- SELECTED TEXT -

--

A catalogue of Western manuscripts at the Bodleian Libraries and selected Oxford colleges

MS. Buchanan e. 18

Contents

Book of Hours, Use of Rome
Language(s): Latin and Middle Dutch

[Item 1 occupies quires I-II]

(fols. 1r-12v)

Calendar

About one-third full, each month headed by a note on the length of the calendar and lunar months; major feasts (in red) include: Amand (6 Feb.), Basil (14 June), Remi & Bavo (1 Oct.), Eloi and his translation (1 Dec., 25 June), Nicasius of Rheims (14 Dec.); feasts in plain ink include: Milburga (23 Feb.), the translation of Augustine (28 Feb.), Adrian (4 Mar.), Patrick (17 Mar.), Quentin (Quintinus), in error for Quirinus (30 Mar.), Peter Martyr (29 Apr.), Gervase, in error for Servatius (Gervasii for Servacii) (13 May), Brendan (17 May), Dominic (5 Aug.), Clare (12 Aug.), Magnus (19 Aug.), Bertin (5 Sept.), Humbert (6 Sept.), Lambert (17 Sept.), Francis (4 Oct.), Quentin (31 Oct.), Livin (12 Nov.), Malo (15 Nov.), and Elisabeth of Thuringia (19 Nov.).

[Items 2–5 occupy quires III-V]

(fols. 13r-18v)

Hours of the Cross.

(fols. 19r-23r)

Hours of the Holy Spirit

Fol. 23v ruled, otherwise blank.

(fols. 24r-28v)

Mass of the Virgin.

(fols. 28v-32v)

Gospel Pericopes

(cf. MS. Buchanan e. 3; without the versicle, response, and prayer after John).

[Item 6 occupies quires VI-XI]

(fols. 33r-78r)

Hours of the Virgin, Use of Rome

With three lessons at Matins; Compline followed (fols. 77v-78r) by the hymn 'Salve regina ...' (pr. Wordsworth, Horae Eboracenses, 62), with a versicle and the usual prayer: 'Omnipotens sempiterne deus qui gloriose uirginis ...' (pr. ibid., 63; cf. MS. Buchanan e. 5, fol. 92r-v); fols. 51v, 63v, 67v, 78v, ruled, otherwise blank.

[Items 7–8 occupy quires XII-XIII]

(fols. 79r-88r)

The Seven Penitential Psalms.

(fols. 88r-94v)

Litany and collects

Rubric: Letania sanctorum

The litany, with its list of doctors and confessors ending with: Bernard, Francis, Louis, Eloi, Giles, Dominic, Livin, and Amand (11–18); followed by five collects (fols. 93r-94v)

Incipit: Deus cui proprium est
(pr. Corpus orationum, no. 1143)
Language(s): Latin
Incipit: Deus a quo sancta desideria
(pr. ibid., no. 1088a)
Language(s): Latin
Incipit: Ure igne sancti spiritus
(pr. Bruylants, Oraisons, no. 1168)
Language(s): Latin
Incipit: Fidelium deus omnium conditor
(pr. Corpus orationum, no. 2684b)

--

- PROVIDED INFORMATION -
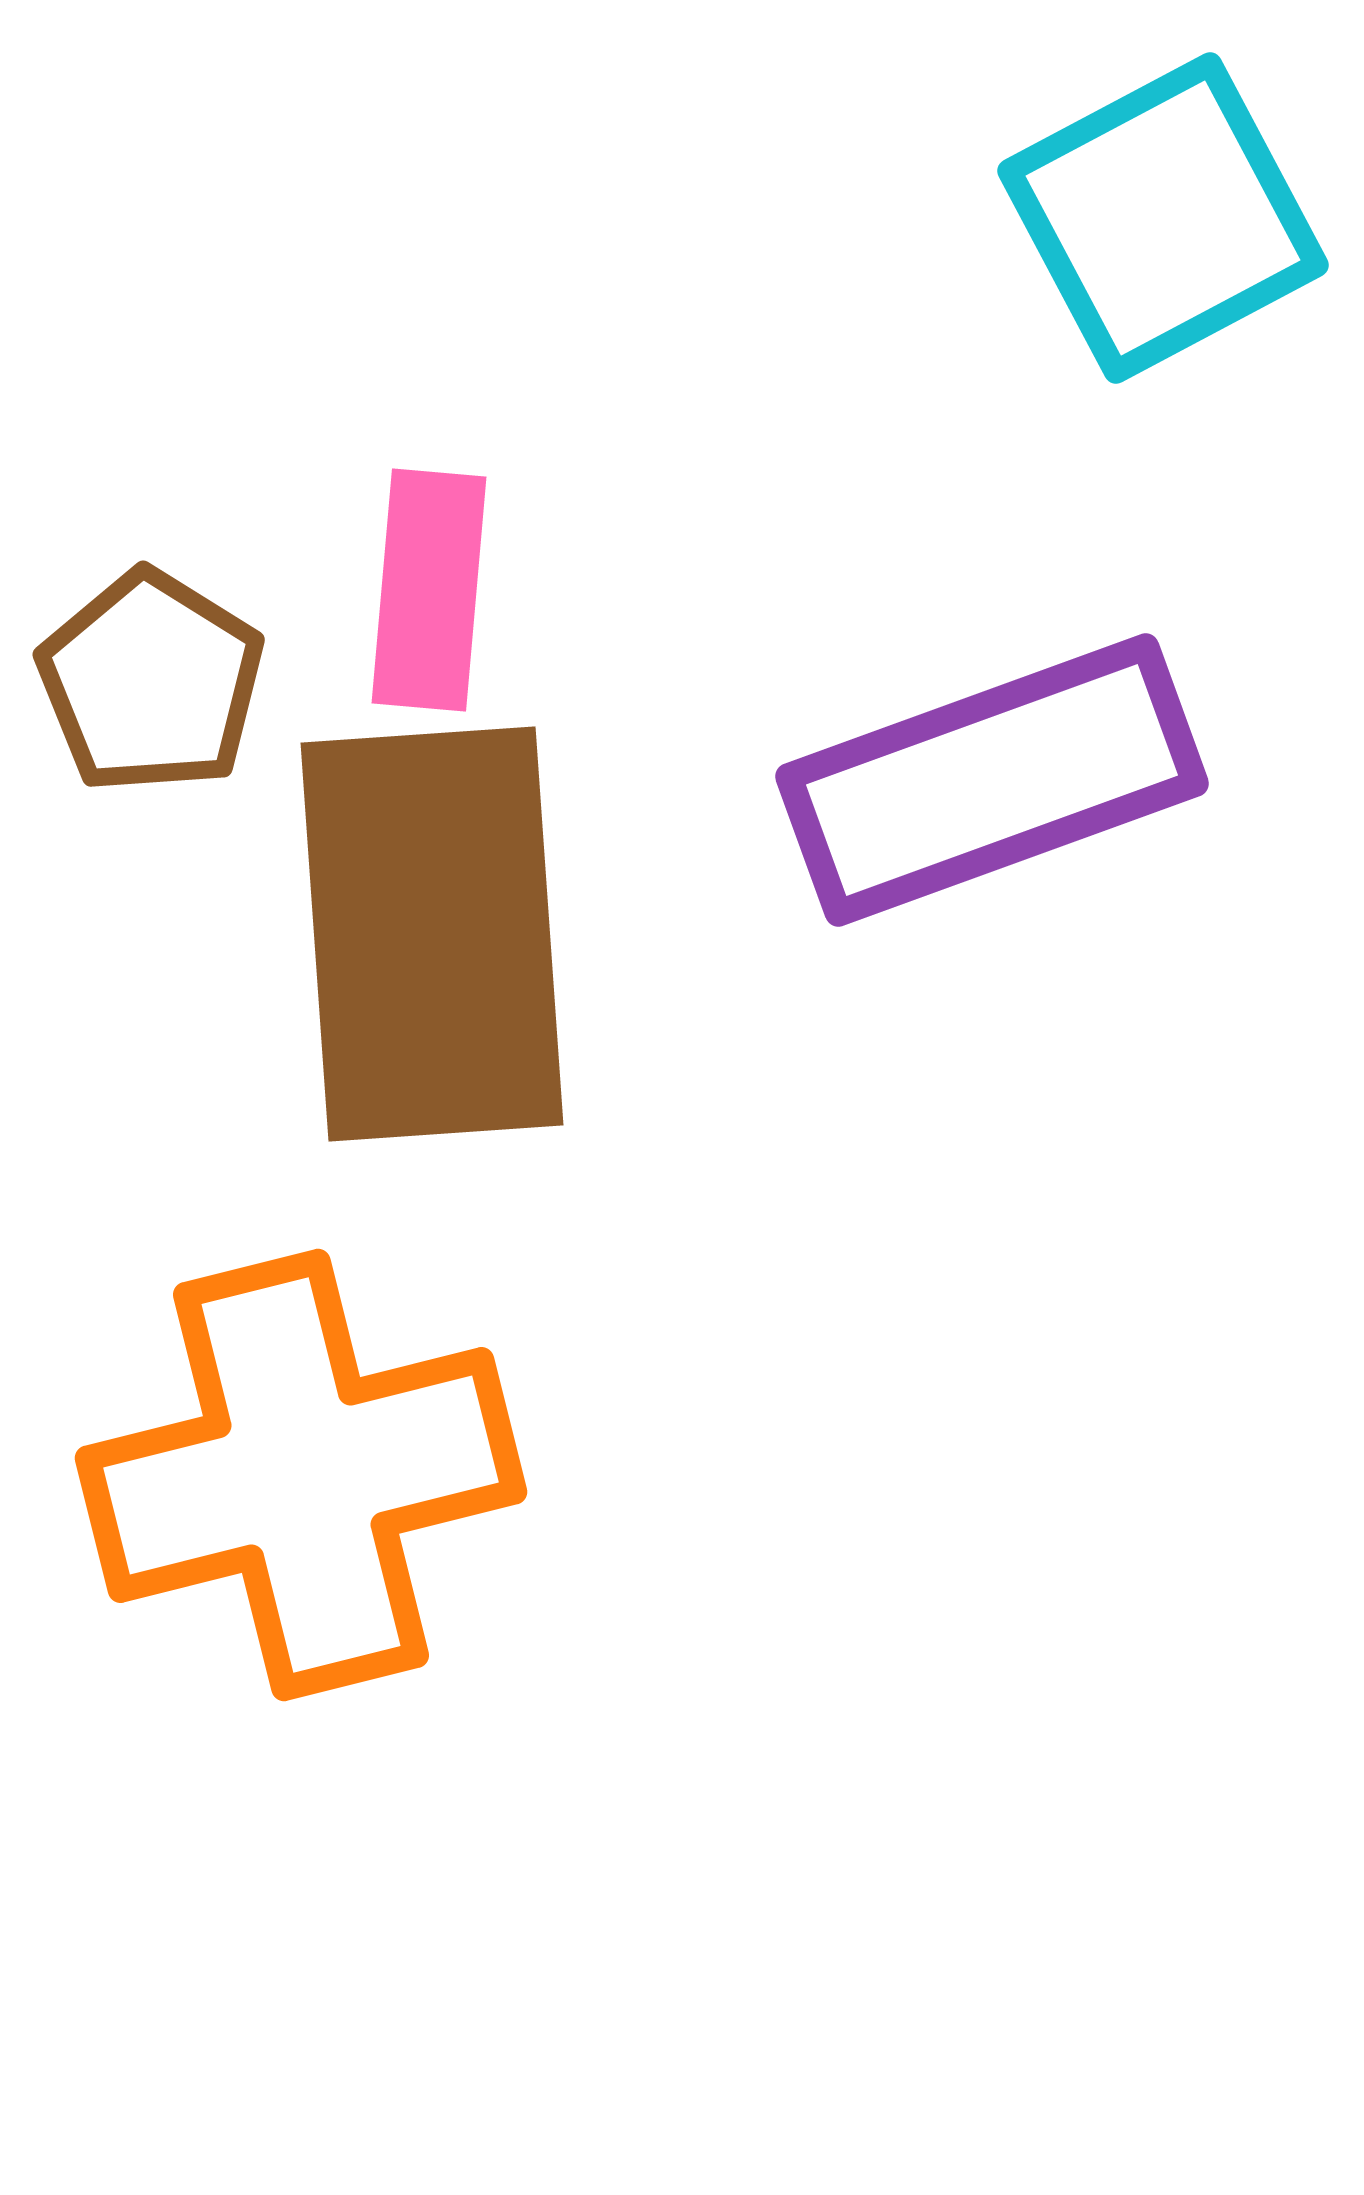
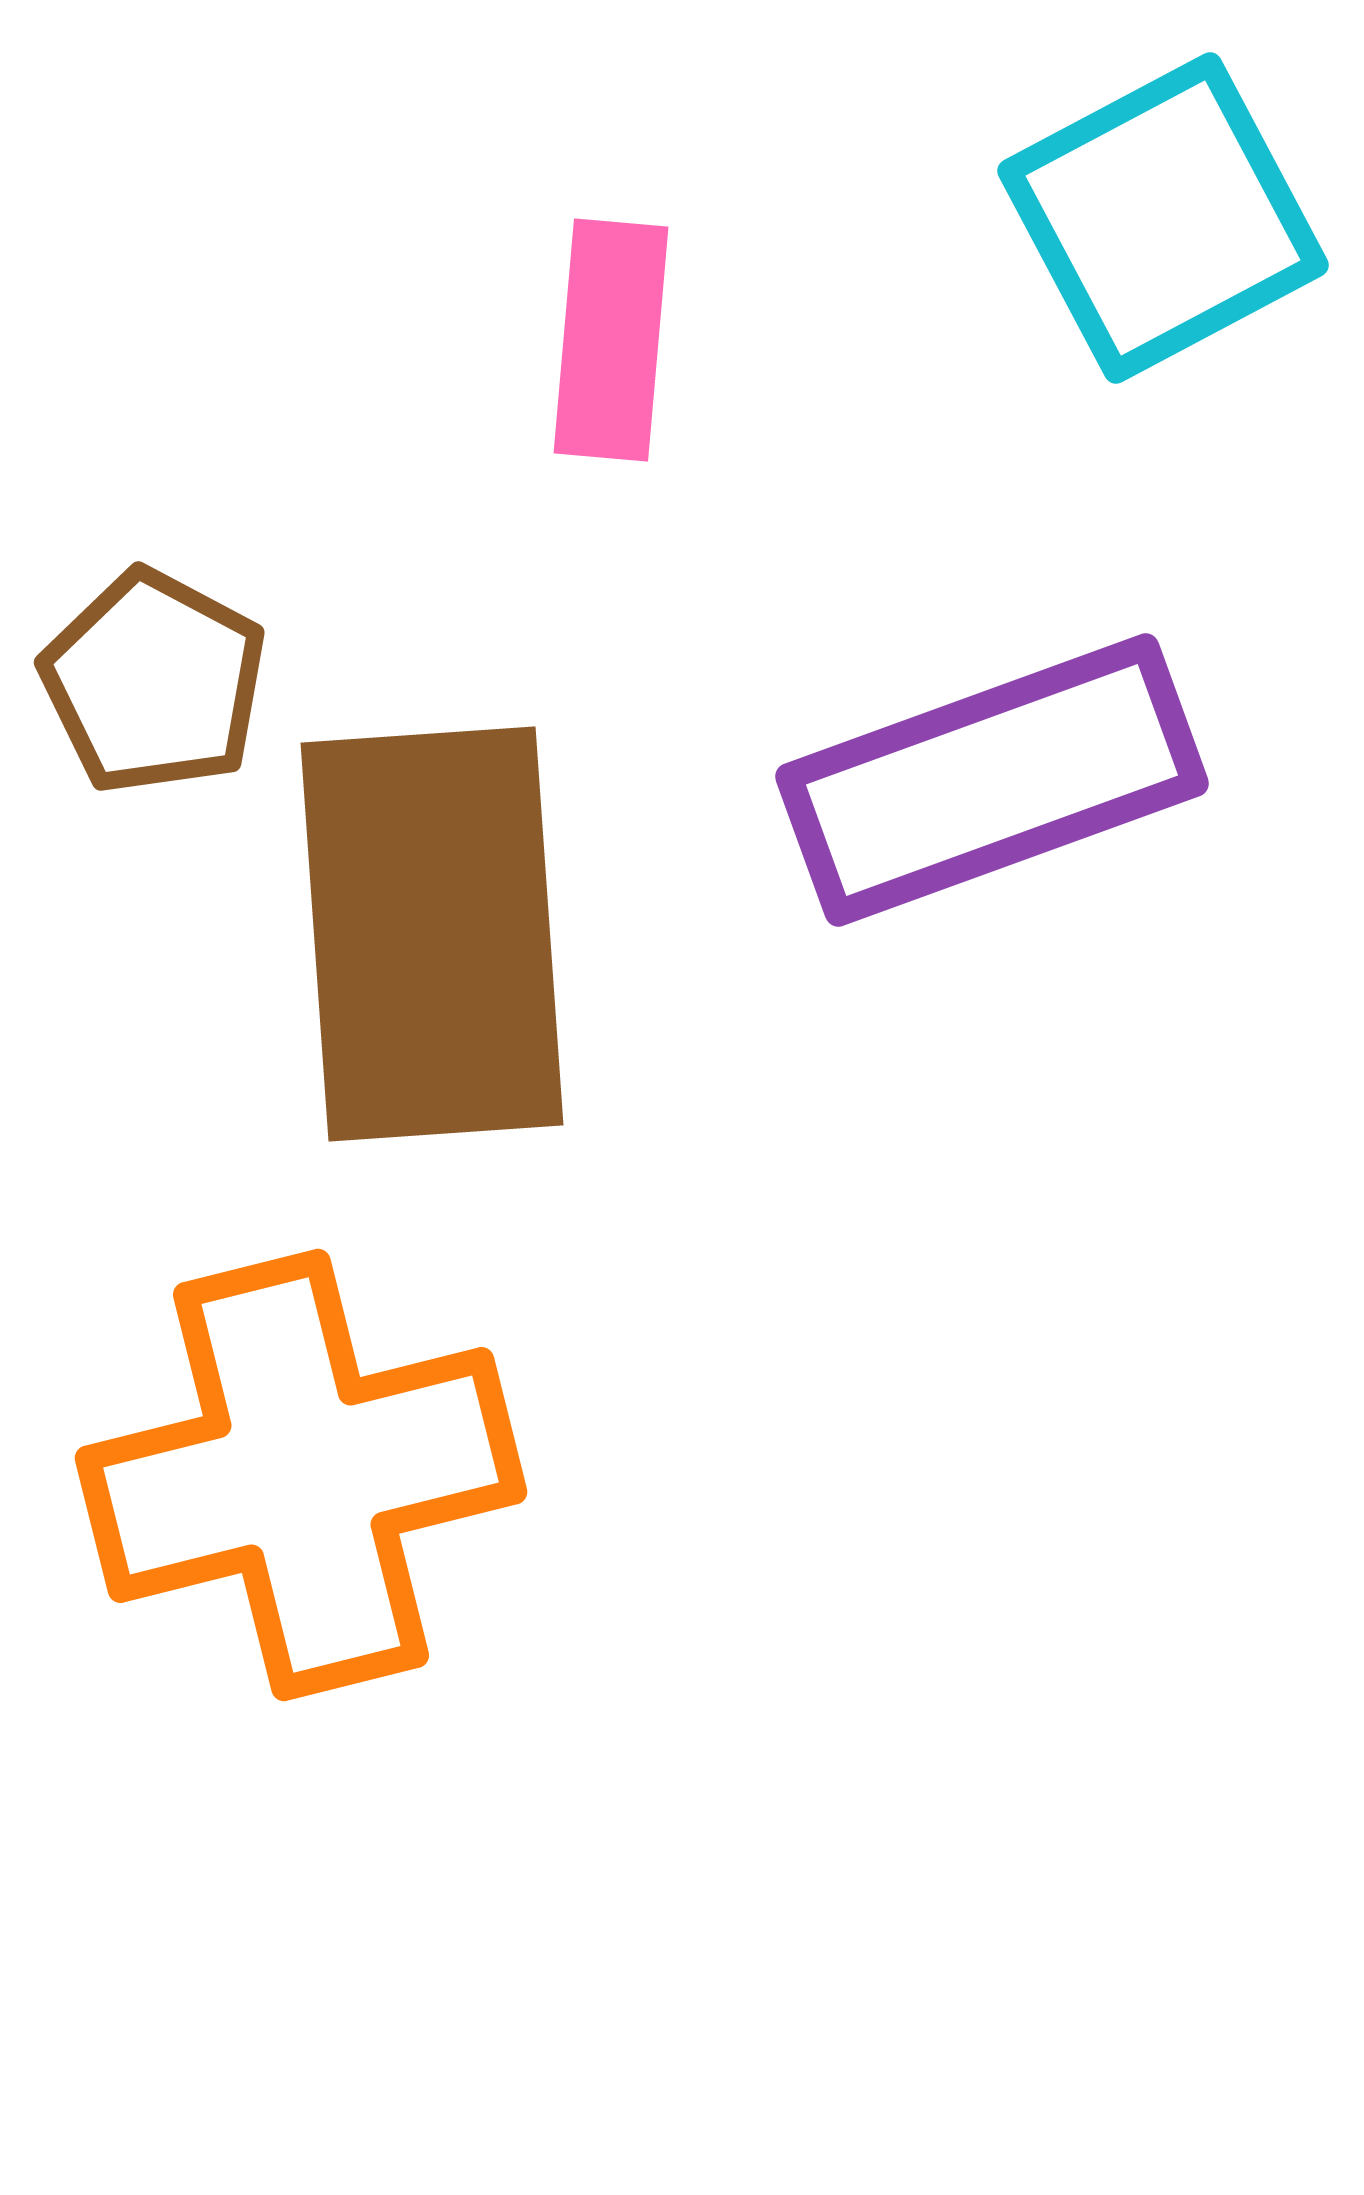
pink rectangle: moved 182 px right, 250 px up
brown pentagon: moved 3 px right; rotated 4 degrees counterclockwise
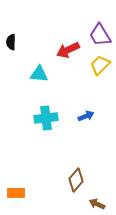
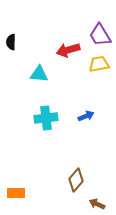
red arrow: rotated 10 degrees clockwise
yellow trapezoid: moved 1 px left, 1 px up; rotated 35 degrees clockwise
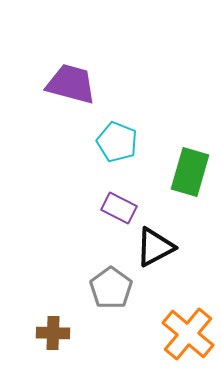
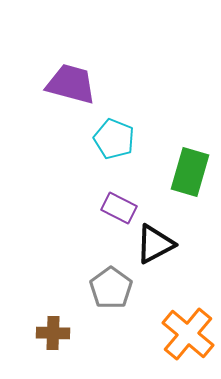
cyan pentagon: moved 3 px left, 3 px up
black triangle: moved 3 px up
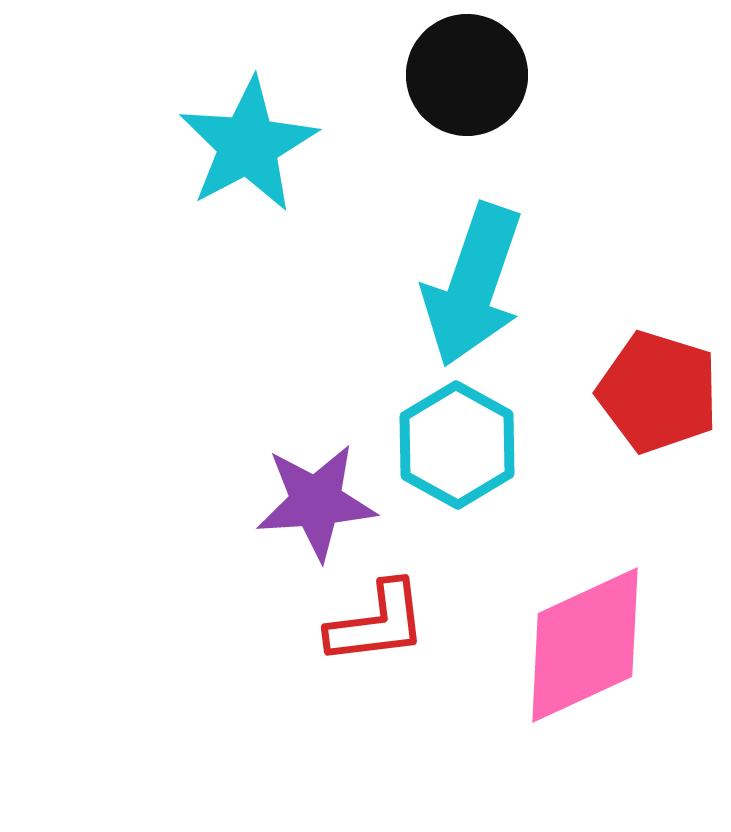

--

- EXERCISE OBJECTIVE -
Summarize the catalogue entry in two sentences. The records have no connection to the catalogue entry above.

- FINISHED EXERCISE -
MS. Buchanan e. 18 is a Book of Hours, Use of Rome, in Latin and Middle Dutch, which opens with a calendar on fols. 1r-12v. It goes on to the Hours of the Cross, the Hours of the Holy Spirit, the Mass of the Virgin, the Gospel Pericopes, the Hours of the Virgin, the Seven Penitential Psalms, and a litany followed by collects.